Photos Can Bring the Whole Family Together

Photos Can Bring the Whole Family Together

By Carleton Varney- Special to the Palm Beach Daily News

Can Thursday really be Thanksgiving?

Despite a year that has seemed endless and roiled by turmoil, we still have so much for which to be grateful. I know that I have.

I also know that many families will not be celebrating Thanksgiving together this year. Yet we can all make the day one of thankful remembrance, even if the coronavirus pandemic has changed the way we celebrate.

Remembrance to me often is linked to photographs. I think this time of year is a great time to pull out the scrapbooks and the photo albums — and to perhaps pull up old digital photos stored on you computer and cellphone.

Photographs today, of course, are what painted portraits were centuries ago. I have always believed photographs documenting family memories are the most important part of successful home decorating.

On a visit to The Washington Duke Inn on Duke University’s campus in Durham, North Carolina, I so enjoyed looking at all the oil paintings on the walls. One portrait of the late Ambassador Angier Biddle Duke caught my eye — and it brought back a personal memory when I visited with his late mother, Cordelia Biddle Duke, and the ambassador at their Southampton family home.

Throughout the inn, which incidentally has its own golf course, I walked the corridors to view photographs taken of the Duke family with many of their famous friends.

How lovely it is to visit a home where members of the family are celebrated in photographs — or in oils or watercolors — that are beautifully framed. The images might be hung on a wall or propped on the piano.

For photos in such a group, I recommend choosing frames of a similar style and finish so that the images themselves become the primary focus. For a wall display of photos, you can seldom go wrong with gallery-style, matte-black frames and white mats. And silver-framed photos on a piano always look right at home.

And if your family and friends won’t be joining you for your Thanksgiving meal, why not add a few framed photos of those missing to your table decor? What a nice reminder that would be.
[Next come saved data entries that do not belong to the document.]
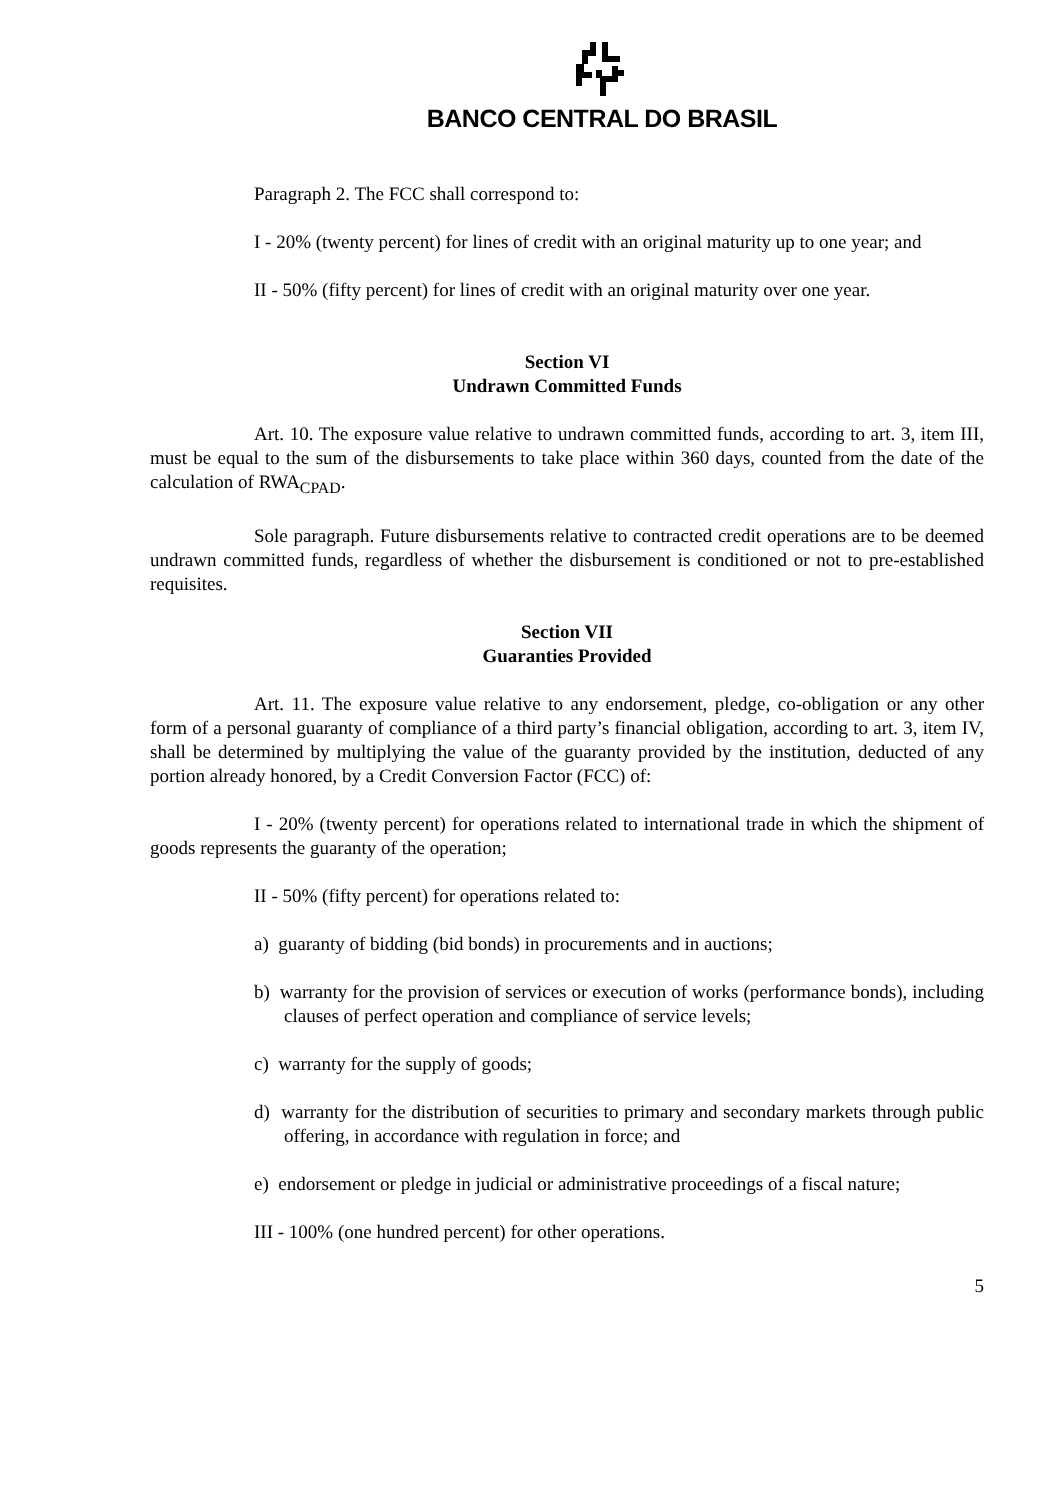BANCO CENTRAL DO BRASIL
Paragraph 2. The FCC shall correspond to:
I - 20% (twenty percent) for lines of credit with an original maturity up to one year; and
II - 50% (fifty percent) for lines of credit with an original maturity over one year.
Section VI
Undrawn Committed Funds
Art. 10. The exposure value relative to undrawn committed funds, according to art. 3, item III, must be equal to the sum of the disbursements to take place within 360 days, counted from the date of the calculation of RWA<sub>CPAD</sub>.
Sole paragraph. Future disbursements relative to contracted credit operations are to be deemed undrawn committed funds, regardless of whether the disbursement is conditioned or not to pre-established requisites.
Section VII
Guaranties Provided
Art. 11. The exposure value relative to any endorsement, pledge, co-obligation or any other form of a personal guaranty of compliance of a third party’s financial obligation, according to art. 3, item IV, shall be determined by multiplying the value of the guaranty provided by the institution, deducted of any portion already honored, by a Credit Conversion Factor (FCC) of:
I - 20% (twenty percent) for operations related to international trade in which the shipment of goods represents the guaranty of the operation;
II - 50% (fifty percent) for operations related to:
a) guaranty of bidding (bid bonds) in procurements and in auctions;
b) warranty for the provision of services or execution of works (performance bonds), including clauses of perfect operation and compliance of service levels;
c) warranty for the supply of goods;
d) warranty for the distribution of securities to primary and secondary markets through public offering, in accordance with regulation in force; and
e) endorsement or pledge in judicial or administrative proceedings of a fiscal nature;
III - 100% (one hundred percent) for other operations.
5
There are a host of places to find picture frames in the Palm Beaches. I suggest a visit to Hive — at 424 Palm St., just off South Dixie Highway near The Norton Museum of Art — to see a fine collection of frames ranging from bamboo and crystal, to woven naturals and shell.

At the marketplace at Kofski Estate Sales, 5500 Georgia Ave., you might find frames of yesteryear in silver, bronze and wrought iron or perhaps bejeweled.

Wherever you are this Thanksgiving, I hope your loved ones will be around you, even if they are simply captured in picture frames.

Onward we go!

2 comments

  • Anne McIntyre on

    I just stayed at the Washington Duke Inn a few weeks ago with my Duke college roommate and too enjoyed the photos and history of the Duke family. I am from Durham, and am familiar with come of the history. I am pleased that so much of the history is preserved at this beautiful inn on my campus.